Yönerge 1:
Faiz ve enflasyon yazısına göre şu soruları yanıtlayın:
(a) Haziran ayında Yurt İçi Üretici Fiyat Endeksi yıllık bazda yüzde kaç arttı?
(b) Halkın ağırlıkla hissettiği gıda enflasyonu yüzde kaç olarak veriliyor?
(c) Ülke ilk çeyrekte yüzde kaç büyüdü?
Yönerge 2:
Lütfen faiz ve enflasyon yazısını son cümlesinden sonra sürdürün.

Metin alıntısı:
^^^^^^^^

Faiz seviyesinin yüksek olduğu konusunda hemfikiriz. Yüksek faizin ekonominin enerjisini boşalttığı da bilinmeyen bir şey değil…
Ee o zaman bundan kurtulalım!
İşte bu o kadar kolay değil. Eğer kolay olsaydı, köşe yazılarından faize karşı olduğu bilinen mevcut MB Başkanı göreve geldiği günden bu yana tam 3 defa faizi sabit tutmazdı.
Resmî yıllık Haziran ayı enflasyonu yüzde 17.53 (hissedilen en az yüzde 25), MB politika faizi yüzde 19’dur.
Peki mevduat faizi ne kadar?
Brütü en fazla yüzde 18.
Stopaj düştükten sonraki net nominal faize göre ise reel faiz eksidir…
Üstelik reel faizde belirleyici olan “beklenen enflasyon” dur. Haziran ayında Yurt İçi Üretici Fiyat Endeksi (Yİ-ÜFE) yıllık bazda yüzde 42.89 artış kaydettiğine göre, önümüzdeki aylardan itibaren üretici fiyatlarındaki bu fazlalık tüketici fiyatlarına yansıyacak demektir. Bir sonrası da kontrolden çıkan enflasyon sebebiyle faizin sabit tutulamayacağıdır.
Tekrar hatırlatmakta fayda var; bu hesap kimsenin inanmadığı resmi enflasyona göredir. Malum halkın ağırlıkla hissettiği ise daha yüksek olan gıda (yüzde 20) enflasyonudur.
Enflasyon yüksekse nominal faizin de yüksek olmasının bir önemi yoktur, tasarruf sahibi aldığı reel faize bakar. İşte bunun için halkımız parasının çoğunu döviz olarak tutuyor. Bankaya TL yatırarak kayba uğramak istemeyen mevduat sahibi elinde döviz tutarak kur farkından kazanmayı amaçlıyor. Bunun üstüne bir de “faizi düşürmek gerektiği” gündemi işgal edince kurda artış ve TL’den kaçış daha da hızlanıyor.
İşte dolarizasyon da böyle şekilleniyor…
Doğalgaz, elektrik ve akaryakıt fiyatlarındaki otomatik artışları kanıksadık zaten. Neticede ‘dolara endeksli maaş’ı olmayan herkes eksilen reel ücreti ile idare etmeye çalışıyor. Emekliler ve asgari ücretliler başta olmak üzere bu şartlarda ‘satın alma gücünün kaybı’nı telafi etmek söz konusu olamıyor. Refah payı ise çoktan unutulan gündem dışı bir tanım olmuş zaten…
Peki ülkemiz ilk çeyrekte yüzde 7 büyümedi mi?
Evet, nasıl büyüdüğüne bakmak lazımdır. Alt ve orta gelir gruplarından üst gelir grubuna ‘gelir transferi’ yoluyla ve gelir dağılımı adaletsizliğini de artırarak…
Bu konuyu geçen hafta “Gelir dağılımı – ticaret ilişkisi” başlıklı yazımda ele almıştım.

^^^^^^^^

Verilen malzeme:
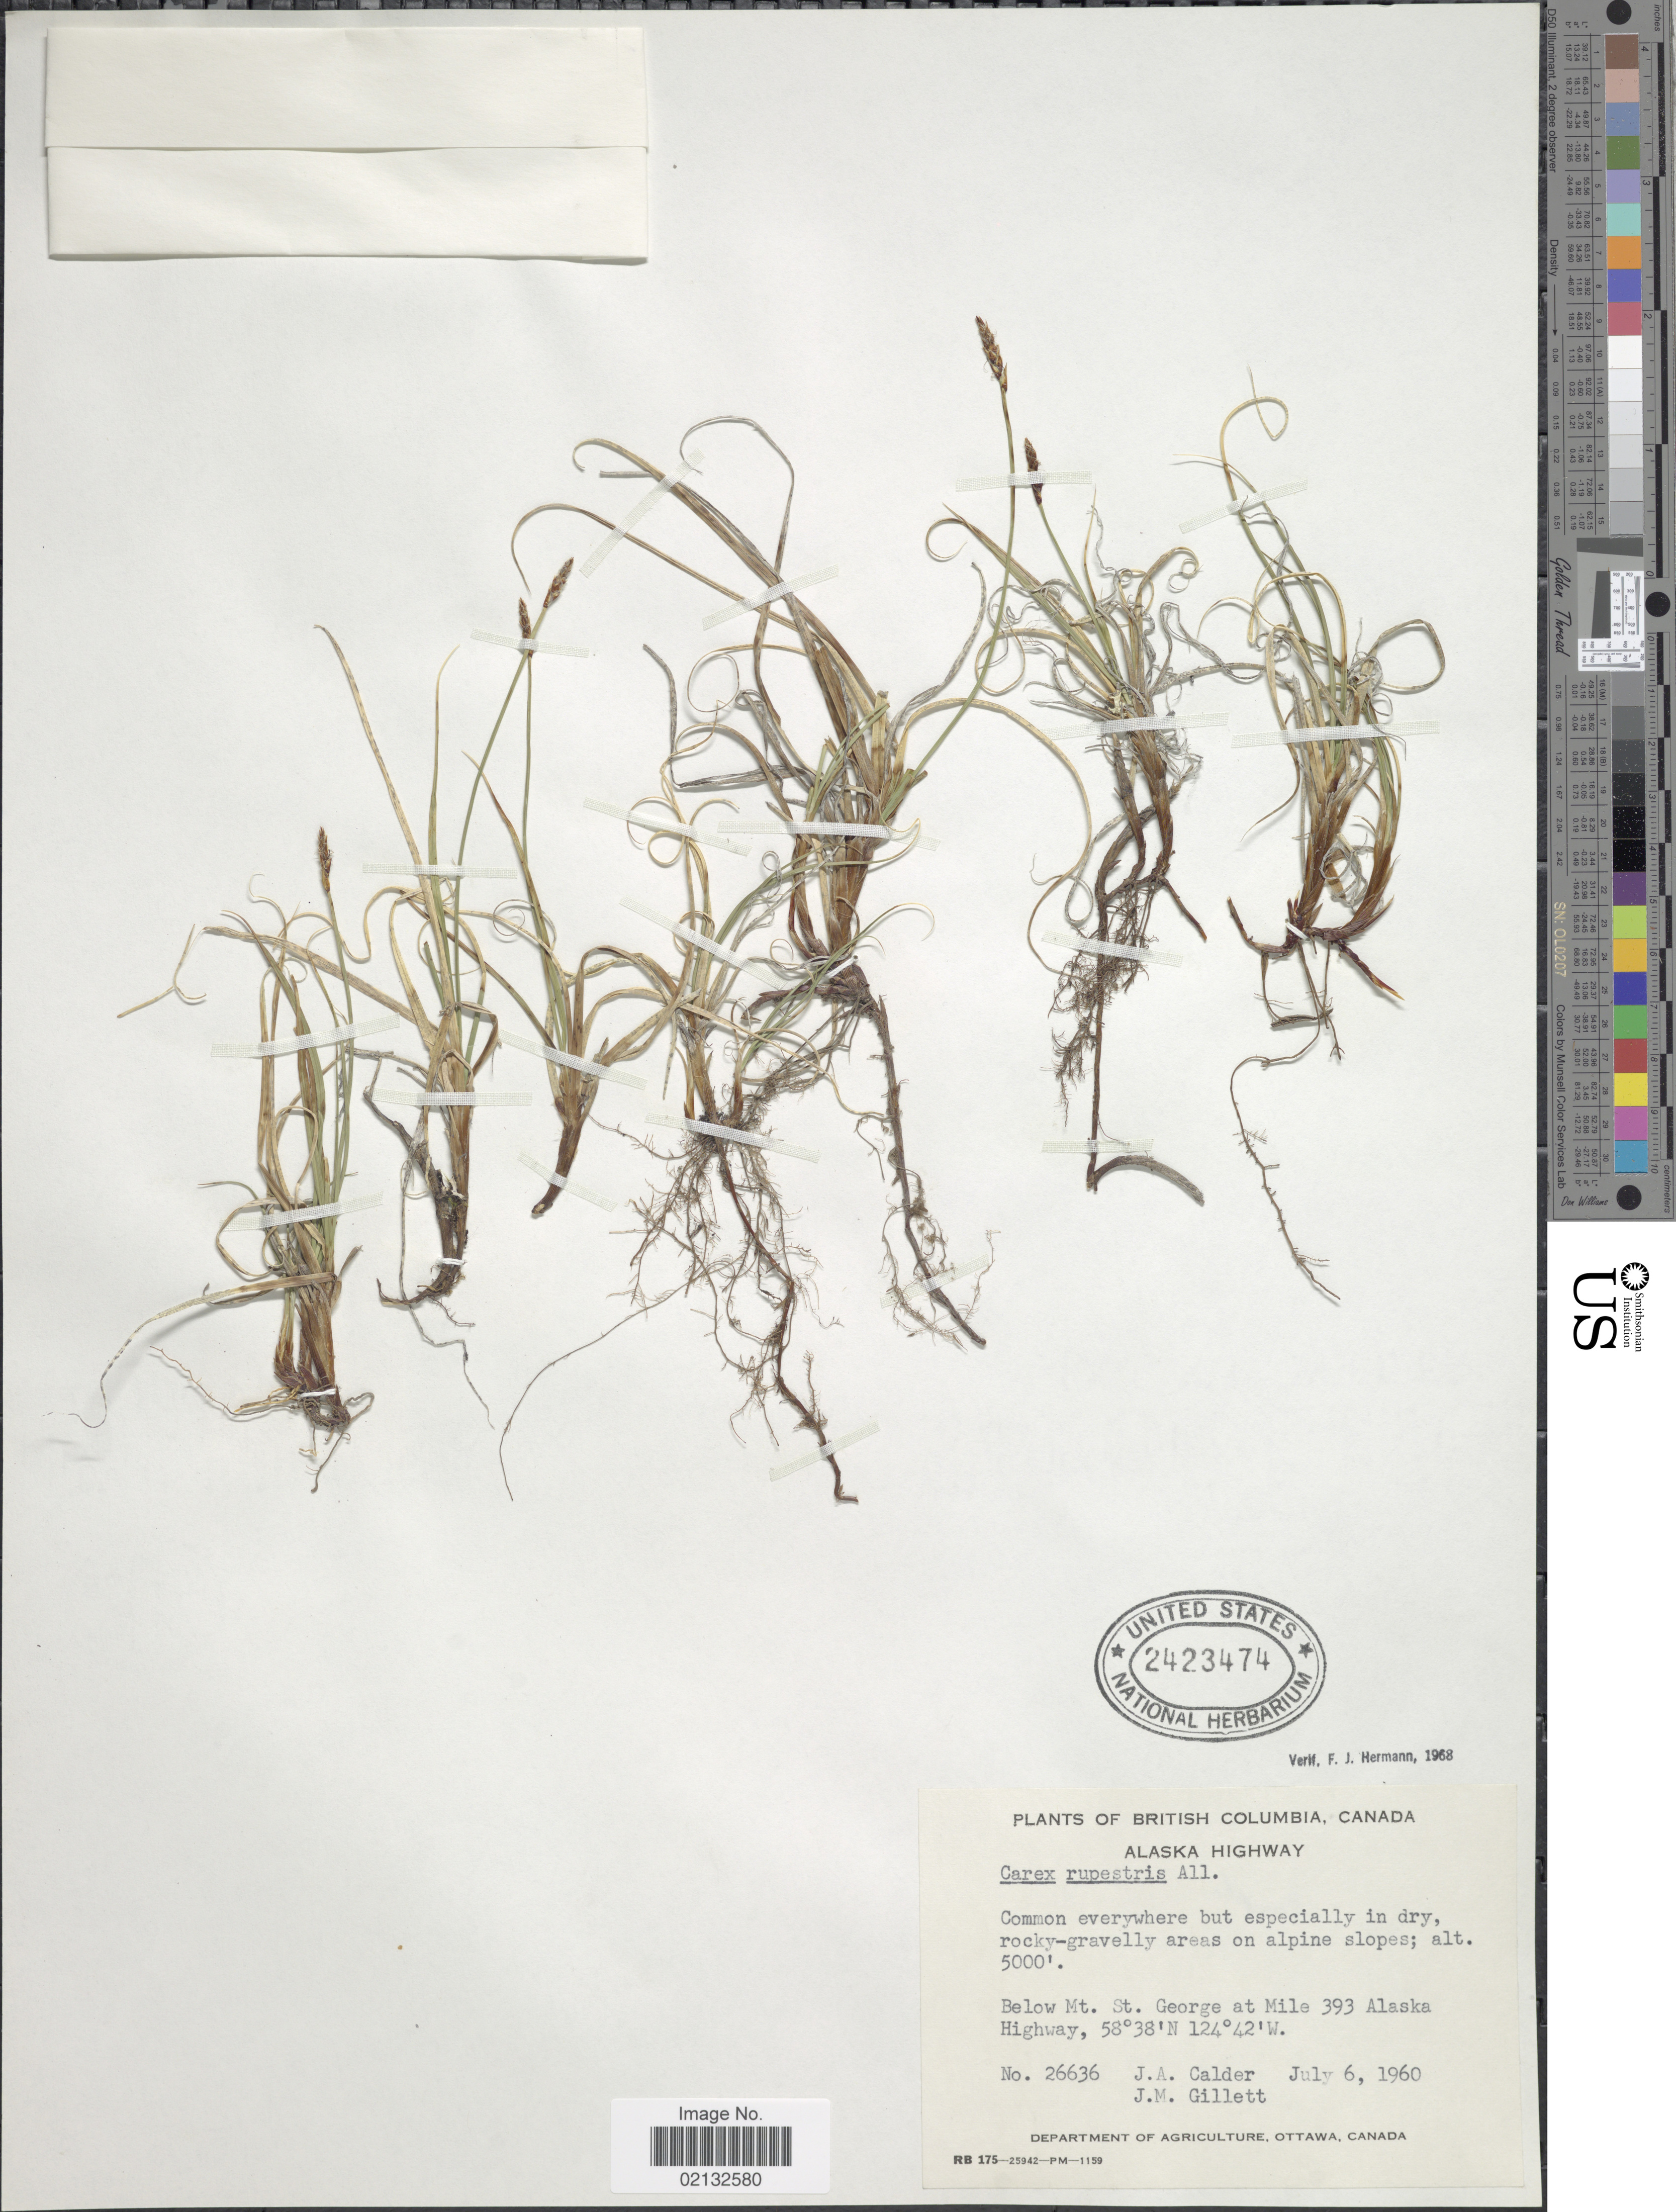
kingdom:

^^^^^^^^

Görev yanıtı 1:
(a) Yüzde 42.89.
(b) Yüzde 20.
(c) Yüzde 7.

Görev yanıtı 2:
Cari açıkla büyüdüğümüz ortadadır. Sebebi, üretimde ithal girdi payının yüksek olmasıdır. Dolayısıyla bir taraftan dış borçlarımız artıyor, diğer taraftan risk primimiz arttığından daha pahalı borçlanmak durumunda kalıyoruz.
Biliyorum; yerel perakendecilerimiz bu konulara çoğunlukla ilgi duymuyorlar. Zengin semtlerde şube açanlar haklıdırlar. Ama diğerlerini direkt ilgilendiriyor. Zira reel geliri azalan tüketiciyle enflasyon payını aşan ciroları yapamazsınız.
Bir tahterevalli düşünelim. Bir tarafında faiz, diğer tarafında döviz kuru var. Faiz yükseliyorken döviz kuru çoğunlukla düşüyor. Tersine faiz düşük tutulduğunda ise kur tırmanmaya başlıyor. Bu tabloyu defalarca yaşamamıza rağmen bazıları faizi düşürünce enflasyonun düşeceğini zannediyorlar.
Olmaz!
Bu durumda dövize olan talep kuru artırdığından, devamı enflasyon artışı oluyor. Daha önce de “Kur geçişkenliği ve enflasyon” başlıklı yazımda bunu anlatmıştım.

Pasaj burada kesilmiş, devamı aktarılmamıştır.